Page-level text extractions:
▶
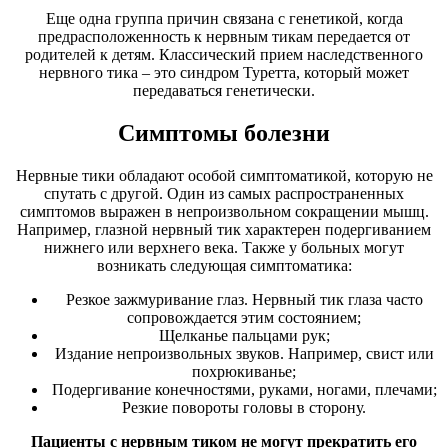
Еще одна группа причин связана с генетикой, когда
предрасположенность к нервным тикам передается от
родителей к детям. Классический прием наследственного
нервного тика – это синдром Туретта, который может
передаваться генетически.
Симптомы болезни
Нервные тики обладают особой симптоматикой, которую не
спутать с другой. Один из самых распространенных
симптомов выражен в непроизвольном сокращении мышц.
Например, глазной нервный тик характерен подергиванием
нижнего или верхнего века. Также у больных могут
возникать следующая симптоматика:
Резкое зажмуривание глаз. Нервный тик глаза часто
сопровождается этим состоянием;
Щелканье пальцами рук;
Издание непроизвольных звуков. Например, свист или
похрюкиванье;
Подергивание конечностями, руками, ногами, плечами;
Резкие повороты головы в сторону.
Пациенты с нервным тиком не могут прекратить его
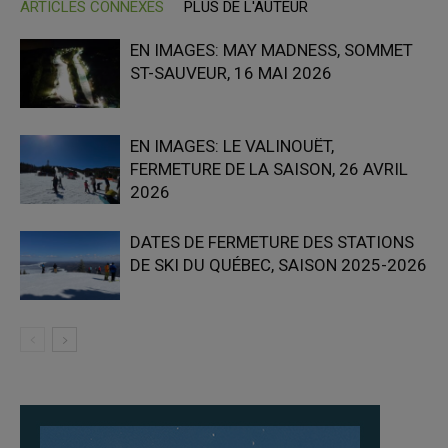
ARTICLES CONNEXES
PLUS DE L'AUTEUR
EN IMAGES: MAY MADNESS, SOMMET
ST-SAUVEUR, 16 MAI 2026
EN IMAGES: LE VALINOUËT,
FERMETURE DE LA SAISON, 26 AVRIL
2026
DATES DE FERMETURE DES STATIONS
DE SKI DU QUÉBEC, SAISON 2025-2026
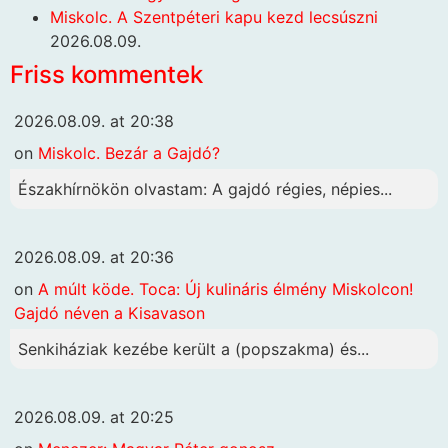
Miskolc. A Szentpéteri kapu kezd lecsúszni
2026.08.09.
Friss kommentek
2026.08.09. at 20:38
on
Miskolc. Bezár a Gajdó?
Északhírnökön olvastam: A gajdó régies, népies...
2026.08.09. at 20:36
on
A múlt köde. Toca: Új kulináris élmény Miskolcon!
Gajdó néven a Kisavason
Senkiháziak kezébe került a (popszakma) és...
2026.08.09. at 20:25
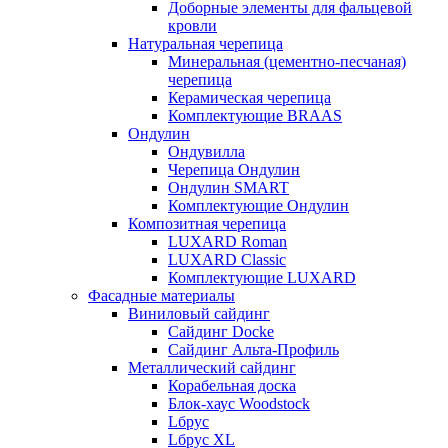
Доборные элементы для фальцевой
кровли
Натуральная черепица
Минеральная (цементно-песчаная)
черепица
Керамическая черепица
Комплектующие BRAAS
Ондулин
Ондувилла
Черепица Ондулин
Ондулин SMART
Комплектующие Ондулин
Композитная черепица
LUXARD Roman
LUXARD Classic
Комплектующие LUXARD
Фасадные материалы
Виниловый сайдинг
Сайдинг Docke
Сайдинг Альта-Профиль
Металлический сайдинг
Корабельная доска
Блок-хаус Woodstock
Lбрус
Lбрус XL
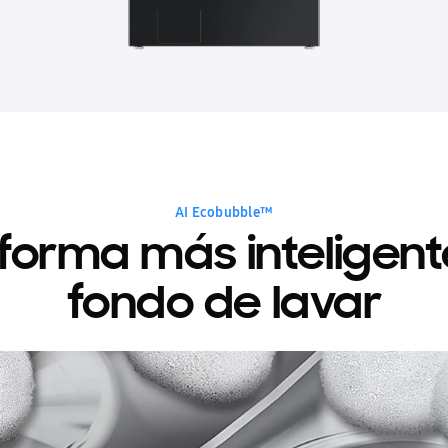
AI Ecobubble™
forma más inteligent
fondo de lavar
◀
Exercise aim:
The lines needed run from the first line of the records through the line containing "2026.08.09. at 20:36", both included. Restate them word for word, without pictures.

Answer below:
Еще одна группа причин связана с генетикой, когда
предрасположенность к нервным тикам передается от
родителей к детям. Классический прием наследственного
нервного тика – это синдром Туретта, который может
передаваться генетически.
Симптомы болезни
Нервные тики обладают особой симптоматикой, которую не
спутать с другой. Один из самых распространенных
симптомов выражен в непроизвольном сокращении мышц.
Например, глазной нервный тик характерен подергиванием
нижнего или верхнего века. Также у больных могут
возникать следующая симптоматика:
Резкое зажмуривание глаз. Нервный тик глаза часто
сопровождается этим состоянием;
Щелканье пальцами рук;
Издание непроизвольных звуков. Например, свист или
похрюкиванье;
Подергивание конечностями, руками, ногами, плечами;
Резкие повороты головы в сторону.
Пациенты с нервным тиком не могут прекратить его
ARTICLES CONNEXES
PLUS DE L'AUTEUR
EN IMAGES: MAY MADNESS, SOMMET
ST-SAUVEUR, 16 MAI 2026
EN IMAGES: LE VALINOUËT,
FERMETURE DE LA SAISON, 26 AVRIL
2026
DATES DE FERMETURE DES STATIONS
DE SKI DU QUÉBEC, SAISON 2025-2026
Miskolc. A Szentpéteri kapu kezd lecsúszni
2026.08.09.
Friss kommentek
2026.08.09. at 20:38
on
Miskolc. Bezár a Gajdó?
Északhírnökön olvastam: A gajdó régies, népies...
2026.08.09. at 20:36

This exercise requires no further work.